--- START ---

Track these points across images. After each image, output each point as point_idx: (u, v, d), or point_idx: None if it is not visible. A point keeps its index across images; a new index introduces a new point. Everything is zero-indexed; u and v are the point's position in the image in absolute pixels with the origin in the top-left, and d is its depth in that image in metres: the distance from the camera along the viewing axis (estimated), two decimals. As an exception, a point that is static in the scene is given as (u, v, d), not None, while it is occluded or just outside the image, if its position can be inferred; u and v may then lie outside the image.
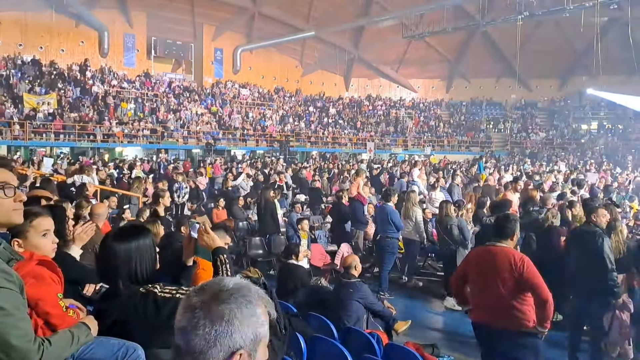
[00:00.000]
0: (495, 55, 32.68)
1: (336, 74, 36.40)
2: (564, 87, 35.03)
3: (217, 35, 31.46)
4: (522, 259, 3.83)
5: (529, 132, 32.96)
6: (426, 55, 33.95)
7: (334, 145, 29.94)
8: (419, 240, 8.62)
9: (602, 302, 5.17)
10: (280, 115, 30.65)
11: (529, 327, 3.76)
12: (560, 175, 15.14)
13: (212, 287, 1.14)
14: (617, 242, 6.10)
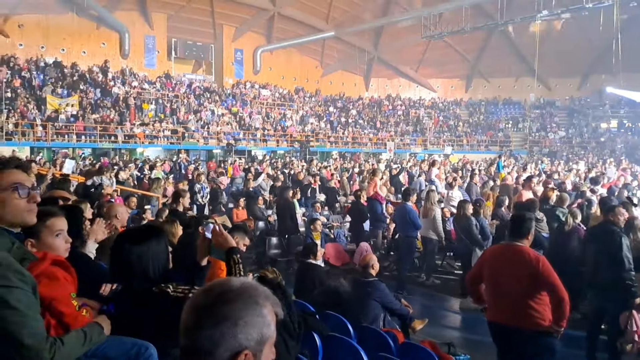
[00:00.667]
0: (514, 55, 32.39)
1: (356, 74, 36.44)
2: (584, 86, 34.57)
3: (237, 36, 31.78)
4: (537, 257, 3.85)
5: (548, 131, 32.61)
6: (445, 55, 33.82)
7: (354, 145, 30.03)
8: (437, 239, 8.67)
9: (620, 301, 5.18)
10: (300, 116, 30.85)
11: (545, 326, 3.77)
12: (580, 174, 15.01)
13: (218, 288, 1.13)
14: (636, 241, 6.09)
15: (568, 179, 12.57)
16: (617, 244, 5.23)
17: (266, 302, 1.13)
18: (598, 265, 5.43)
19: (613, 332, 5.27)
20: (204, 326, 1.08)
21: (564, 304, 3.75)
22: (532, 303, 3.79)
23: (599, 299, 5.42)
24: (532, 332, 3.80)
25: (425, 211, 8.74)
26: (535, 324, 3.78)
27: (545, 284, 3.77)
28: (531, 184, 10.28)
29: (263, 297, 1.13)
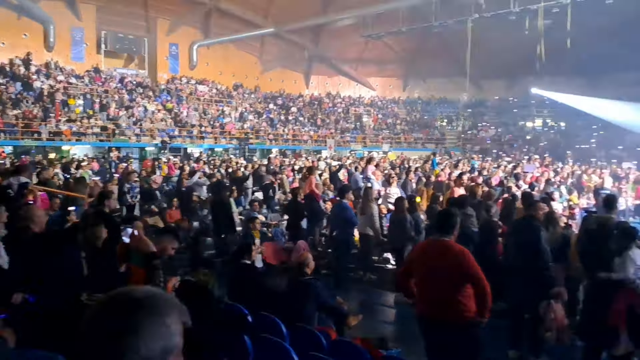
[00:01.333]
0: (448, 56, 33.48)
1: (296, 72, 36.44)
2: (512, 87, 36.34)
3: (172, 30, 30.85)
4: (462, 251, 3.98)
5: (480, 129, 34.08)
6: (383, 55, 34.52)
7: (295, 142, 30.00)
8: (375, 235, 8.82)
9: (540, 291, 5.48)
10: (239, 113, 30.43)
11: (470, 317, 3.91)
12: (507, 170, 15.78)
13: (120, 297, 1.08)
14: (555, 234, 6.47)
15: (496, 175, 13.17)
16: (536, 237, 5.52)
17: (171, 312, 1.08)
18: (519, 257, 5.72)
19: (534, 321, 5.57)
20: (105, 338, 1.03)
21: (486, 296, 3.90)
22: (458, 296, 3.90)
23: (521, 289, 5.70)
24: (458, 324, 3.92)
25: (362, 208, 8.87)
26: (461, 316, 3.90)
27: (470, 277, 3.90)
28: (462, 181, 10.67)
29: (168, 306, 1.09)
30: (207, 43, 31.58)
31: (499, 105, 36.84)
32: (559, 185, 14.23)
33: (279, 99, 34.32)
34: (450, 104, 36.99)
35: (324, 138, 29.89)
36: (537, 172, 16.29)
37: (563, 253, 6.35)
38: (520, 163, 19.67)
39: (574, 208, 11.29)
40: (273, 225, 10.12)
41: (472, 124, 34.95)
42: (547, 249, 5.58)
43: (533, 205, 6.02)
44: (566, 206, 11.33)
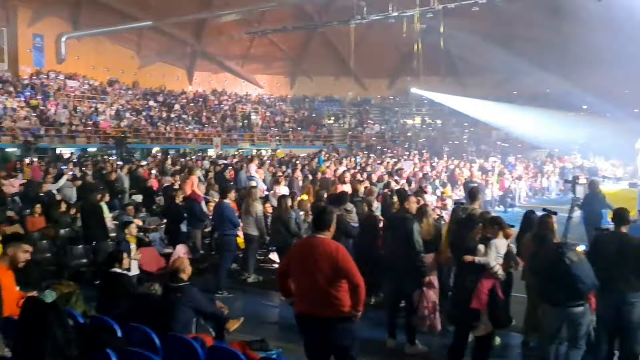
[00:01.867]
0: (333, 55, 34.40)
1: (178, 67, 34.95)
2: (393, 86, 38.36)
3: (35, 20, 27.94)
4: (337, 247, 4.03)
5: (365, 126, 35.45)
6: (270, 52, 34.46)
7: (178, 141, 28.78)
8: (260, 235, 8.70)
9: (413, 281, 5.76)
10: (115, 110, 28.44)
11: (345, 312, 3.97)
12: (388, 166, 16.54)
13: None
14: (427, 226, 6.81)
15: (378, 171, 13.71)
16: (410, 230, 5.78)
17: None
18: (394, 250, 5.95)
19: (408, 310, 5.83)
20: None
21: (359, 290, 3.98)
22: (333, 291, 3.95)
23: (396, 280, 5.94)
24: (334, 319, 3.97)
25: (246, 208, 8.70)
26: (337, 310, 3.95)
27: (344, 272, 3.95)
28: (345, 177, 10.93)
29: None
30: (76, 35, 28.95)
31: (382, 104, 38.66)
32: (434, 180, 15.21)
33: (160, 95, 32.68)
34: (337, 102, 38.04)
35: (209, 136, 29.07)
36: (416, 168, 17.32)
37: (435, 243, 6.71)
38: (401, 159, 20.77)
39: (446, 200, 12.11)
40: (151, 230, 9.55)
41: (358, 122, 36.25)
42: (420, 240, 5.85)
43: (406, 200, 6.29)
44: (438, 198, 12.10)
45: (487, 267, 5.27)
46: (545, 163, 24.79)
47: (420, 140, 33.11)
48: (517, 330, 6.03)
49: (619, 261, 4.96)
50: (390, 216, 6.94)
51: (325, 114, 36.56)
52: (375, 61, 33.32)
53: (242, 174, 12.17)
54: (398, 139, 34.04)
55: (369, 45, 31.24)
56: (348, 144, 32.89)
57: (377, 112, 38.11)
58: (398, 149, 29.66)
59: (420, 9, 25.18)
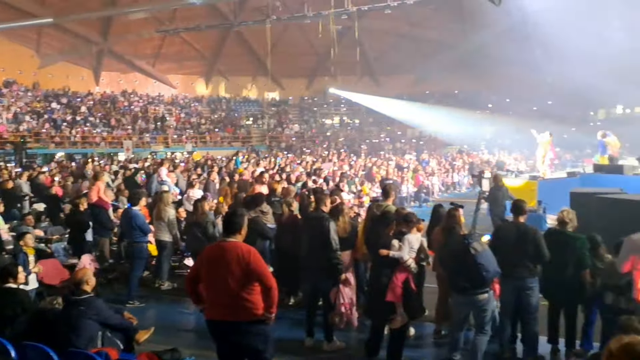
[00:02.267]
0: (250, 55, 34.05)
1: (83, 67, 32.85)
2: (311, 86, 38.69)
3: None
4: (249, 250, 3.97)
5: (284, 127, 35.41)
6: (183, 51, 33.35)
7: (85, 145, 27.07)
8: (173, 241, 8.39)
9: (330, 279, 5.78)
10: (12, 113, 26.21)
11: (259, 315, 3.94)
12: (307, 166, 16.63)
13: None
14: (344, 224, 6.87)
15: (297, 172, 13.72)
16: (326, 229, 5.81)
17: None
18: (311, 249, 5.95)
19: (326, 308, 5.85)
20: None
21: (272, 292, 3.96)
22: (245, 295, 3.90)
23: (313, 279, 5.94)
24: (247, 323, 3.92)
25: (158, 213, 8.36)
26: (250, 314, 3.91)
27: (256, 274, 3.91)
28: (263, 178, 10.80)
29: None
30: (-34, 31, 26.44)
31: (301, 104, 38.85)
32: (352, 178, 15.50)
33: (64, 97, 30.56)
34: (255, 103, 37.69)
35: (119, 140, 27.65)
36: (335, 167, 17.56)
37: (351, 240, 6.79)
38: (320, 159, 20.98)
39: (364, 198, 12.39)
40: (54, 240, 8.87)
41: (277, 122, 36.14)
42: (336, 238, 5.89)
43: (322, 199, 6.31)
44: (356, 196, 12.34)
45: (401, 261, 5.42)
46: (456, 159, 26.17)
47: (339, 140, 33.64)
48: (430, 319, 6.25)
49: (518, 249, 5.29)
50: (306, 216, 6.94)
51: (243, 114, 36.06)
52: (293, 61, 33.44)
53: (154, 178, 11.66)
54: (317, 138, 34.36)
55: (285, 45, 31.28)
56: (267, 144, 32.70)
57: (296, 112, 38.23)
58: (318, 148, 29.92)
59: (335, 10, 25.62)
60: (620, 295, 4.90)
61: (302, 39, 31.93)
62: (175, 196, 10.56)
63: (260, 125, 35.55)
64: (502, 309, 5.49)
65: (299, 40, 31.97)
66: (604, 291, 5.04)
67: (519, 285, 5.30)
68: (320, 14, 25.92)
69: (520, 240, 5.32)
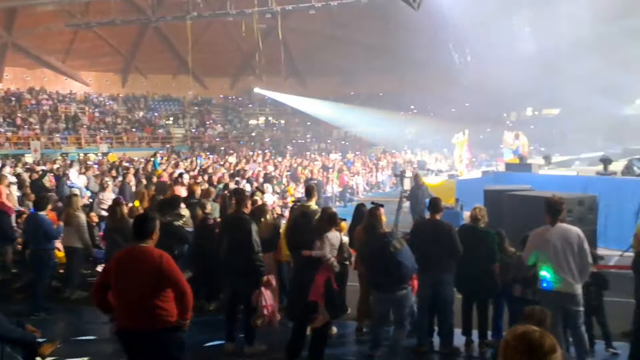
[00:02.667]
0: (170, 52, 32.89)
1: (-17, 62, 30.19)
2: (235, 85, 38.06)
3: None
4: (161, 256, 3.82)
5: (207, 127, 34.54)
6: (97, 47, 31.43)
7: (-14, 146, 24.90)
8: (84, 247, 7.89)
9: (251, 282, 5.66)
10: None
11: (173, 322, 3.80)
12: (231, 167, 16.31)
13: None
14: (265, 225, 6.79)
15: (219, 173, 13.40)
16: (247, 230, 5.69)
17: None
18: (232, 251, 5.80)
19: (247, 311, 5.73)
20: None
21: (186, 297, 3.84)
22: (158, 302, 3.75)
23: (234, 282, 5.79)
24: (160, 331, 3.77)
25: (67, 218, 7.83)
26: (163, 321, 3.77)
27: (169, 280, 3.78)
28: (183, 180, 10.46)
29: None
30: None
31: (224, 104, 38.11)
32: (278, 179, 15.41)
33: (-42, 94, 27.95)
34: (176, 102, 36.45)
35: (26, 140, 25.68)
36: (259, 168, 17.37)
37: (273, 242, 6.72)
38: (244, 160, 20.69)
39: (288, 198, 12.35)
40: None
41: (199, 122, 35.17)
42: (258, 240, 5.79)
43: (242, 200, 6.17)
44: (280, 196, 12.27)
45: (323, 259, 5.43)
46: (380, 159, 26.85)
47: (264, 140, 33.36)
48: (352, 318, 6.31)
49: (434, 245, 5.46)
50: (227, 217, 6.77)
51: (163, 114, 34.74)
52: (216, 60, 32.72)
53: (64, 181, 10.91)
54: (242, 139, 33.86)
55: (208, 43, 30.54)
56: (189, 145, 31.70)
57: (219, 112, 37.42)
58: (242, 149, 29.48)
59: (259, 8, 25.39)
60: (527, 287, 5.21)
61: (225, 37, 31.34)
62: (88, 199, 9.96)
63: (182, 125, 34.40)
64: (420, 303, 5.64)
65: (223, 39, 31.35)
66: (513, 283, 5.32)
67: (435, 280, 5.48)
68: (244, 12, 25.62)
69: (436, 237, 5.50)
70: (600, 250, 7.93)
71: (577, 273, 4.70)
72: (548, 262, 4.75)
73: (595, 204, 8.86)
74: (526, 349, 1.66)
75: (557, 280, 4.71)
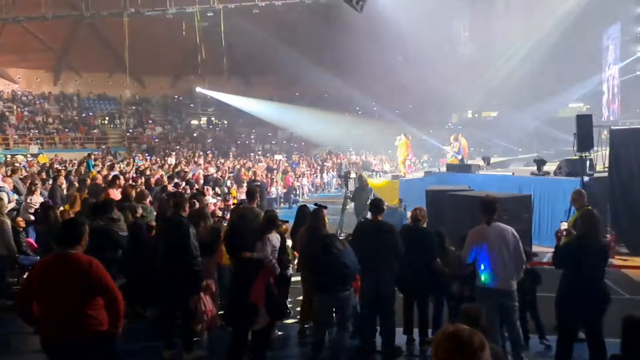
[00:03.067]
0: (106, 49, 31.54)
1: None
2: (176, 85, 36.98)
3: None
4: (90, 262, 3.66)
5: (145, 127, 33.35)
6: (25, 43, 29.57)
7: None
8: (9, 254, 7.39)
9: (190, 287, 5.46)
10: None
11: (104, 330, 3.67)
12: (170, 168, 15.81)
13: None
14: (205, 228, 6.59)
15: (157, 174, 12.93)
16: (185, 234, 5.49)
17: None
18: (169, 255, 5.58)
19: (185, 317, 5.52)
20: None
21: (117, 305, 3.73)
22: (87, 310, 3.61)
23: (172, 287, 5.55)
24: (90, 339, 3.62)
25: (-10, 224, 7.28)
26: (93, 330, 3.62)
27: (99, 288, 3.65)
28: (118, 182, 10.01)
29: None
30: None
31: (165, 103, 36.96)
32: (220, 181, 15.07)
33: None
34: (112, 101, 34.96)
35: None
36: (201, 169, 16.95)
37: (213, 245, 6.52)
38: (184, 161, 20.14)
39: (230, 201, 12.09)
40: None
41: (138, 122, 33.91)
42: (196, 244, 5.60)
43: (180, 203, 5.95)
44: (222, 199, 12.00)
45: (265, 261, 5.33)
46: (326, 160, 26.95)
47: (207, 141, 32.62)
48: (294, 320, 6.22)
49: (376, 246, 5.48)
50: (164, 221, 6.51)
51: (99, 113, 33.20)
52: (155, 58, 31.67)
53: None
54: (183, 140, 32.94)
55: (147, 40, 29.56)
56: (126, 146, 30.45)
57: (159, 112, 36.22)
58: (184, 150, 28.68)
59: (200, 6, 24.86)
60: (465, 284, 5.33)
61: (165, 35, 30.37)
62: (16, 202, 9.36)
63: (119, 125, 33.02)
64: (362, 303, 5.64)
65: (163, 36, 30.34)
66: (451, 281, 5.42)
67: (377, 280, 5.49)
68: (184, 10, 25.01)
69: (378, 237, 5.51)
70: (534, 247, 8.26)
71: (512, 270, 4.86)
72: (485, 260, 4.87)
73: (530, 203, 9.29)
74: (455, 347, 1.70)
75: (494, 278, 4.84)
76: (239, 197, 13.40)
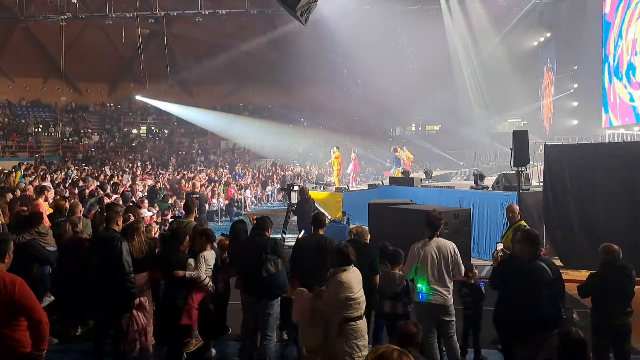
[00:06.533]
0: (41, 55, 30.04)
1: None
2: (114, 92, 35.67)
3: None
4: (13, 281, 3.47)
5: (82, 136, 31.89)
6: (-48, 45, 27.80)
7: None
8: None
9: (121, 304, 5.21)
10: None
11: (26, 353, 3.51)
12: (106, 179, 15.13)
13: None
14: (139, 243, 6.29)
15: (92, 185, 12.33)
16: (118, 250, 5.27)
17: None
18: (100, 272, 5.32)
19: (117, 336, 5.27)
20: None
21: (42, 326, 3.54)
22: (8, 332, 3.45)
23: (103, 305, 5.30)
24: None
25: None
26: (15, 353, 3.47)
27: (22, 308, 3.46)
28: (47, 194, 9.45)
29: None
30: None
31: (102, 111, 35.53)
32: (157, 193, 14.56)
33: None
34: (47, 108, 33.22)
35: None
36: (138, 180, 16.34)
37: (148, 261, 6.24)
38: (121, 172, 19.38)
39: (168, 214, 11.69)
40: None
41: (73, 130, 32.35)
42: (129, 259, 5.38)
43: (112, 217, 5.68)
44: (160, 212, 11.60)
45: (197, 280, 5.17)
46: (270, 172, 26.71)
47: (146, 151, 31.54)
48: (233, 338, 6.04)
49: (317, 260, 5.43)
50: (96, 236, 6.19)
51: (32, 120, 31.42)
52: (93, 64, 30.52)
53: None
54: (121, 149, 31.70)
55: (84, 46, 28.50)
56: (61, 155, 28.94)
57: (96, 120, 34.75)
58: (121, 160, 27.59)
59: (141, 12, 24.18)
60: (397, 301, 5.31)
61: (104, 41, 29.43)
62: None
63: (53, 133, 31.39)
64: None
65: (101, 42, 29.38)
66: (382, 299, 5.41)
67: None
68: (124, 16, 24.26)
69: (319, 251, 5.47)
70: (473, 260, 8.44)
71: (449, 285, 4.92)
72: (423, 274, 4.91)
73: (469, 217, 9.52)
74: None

--- END ---

Your goal: From the records above, return exactly the lines running from the one that contains "30: (207, 43, 31.58)" down to the one that contains "59: (420, 9, 25.18)", both included, without any pictures.

Answer space:
30: (207, 43, 31.58)
31: (499, 105, 36.84)
32: (559, 185, 14.23)
33: (279, 99, 34.32)
34: (450, 104, 36.99)
35: (324, 138, 29.89)
36: (537, 172, 16.29)
37: (563, 253, 6.35)
38: (520, 163, 19.67)
39: (574, 208, 11.29)
40: (273, 225, 10.12)
41: (472, 124, 34.95)
42: (547, 249, 5.58)
43: (533, 205, 6.02)
44: (566, 206, 11.33)
[00:01.867]
0: (333, 55, 34.40)
1: (178, 67, 34.95)
2: (393, 86, 38.36)
3: (35, 20, 27.94)
4: (337, 247, 4.03)
5: (365, 126, 35.45)
6: (270, 52, 34.46)
7: (178, 141, 28.78)
8: (260, 235, 8.70)
9: (413, 281, 5.76)
10: (115, 110, 28.44)
11: (345, 312, 3.97)
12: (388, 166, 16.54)
13: None
14: (427, 226, 6.81)
15: (378, 171, 13.71)
16: (410, 230, 5.78)
17: None
18: (394, 250, 5.95)
19: (408, 310, 5.83)
20: None
21: (359, 290, 3.98)
22: (333, 291, 3.95)
23: (396, 280, 5.94)
24: (334, 319, 3.97)
25: (246, 208, 8.70)
26: (337, 310, 3.95)
27: (344, 272, 3.95)
28: (345, 177, 10.93)
29: None
30: (76, 35, 28.95)
31: (382, 104, 38.66)
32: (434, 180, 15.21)
33: (160, 95, 32.68)
34: (337, 102, 38.04)
35: (209, 136, 29.07)
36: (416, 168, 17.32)
37: (435, 243, 6.71)
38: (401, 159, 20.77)
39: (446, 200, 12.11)
40: (151, 230, 9.55)
41: (358, 122, 36.25)
42: (420, 240, 5.85)
43: (406, 200, 6.29)
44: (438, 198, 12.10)
45: (487, 267, 5.27)
46: (545, 163, 24.79)
47: (420, 140, 33.11)
48: (517, 330, 6.03)
49: (619, 261, 4.96)
50: (390, 216, 6.94)
51: (325, 114, 36.56)
52: (375, 61, 33.32)
53: (242, 174, 12.17)
54: (398, 139, 34.04)
55: (369, 45, 31.24)
56: (348, 144, 32.89)
57: (377, 112, 38.11)
58: (398, 149, 29.66)
59: (420, 9, 25.18)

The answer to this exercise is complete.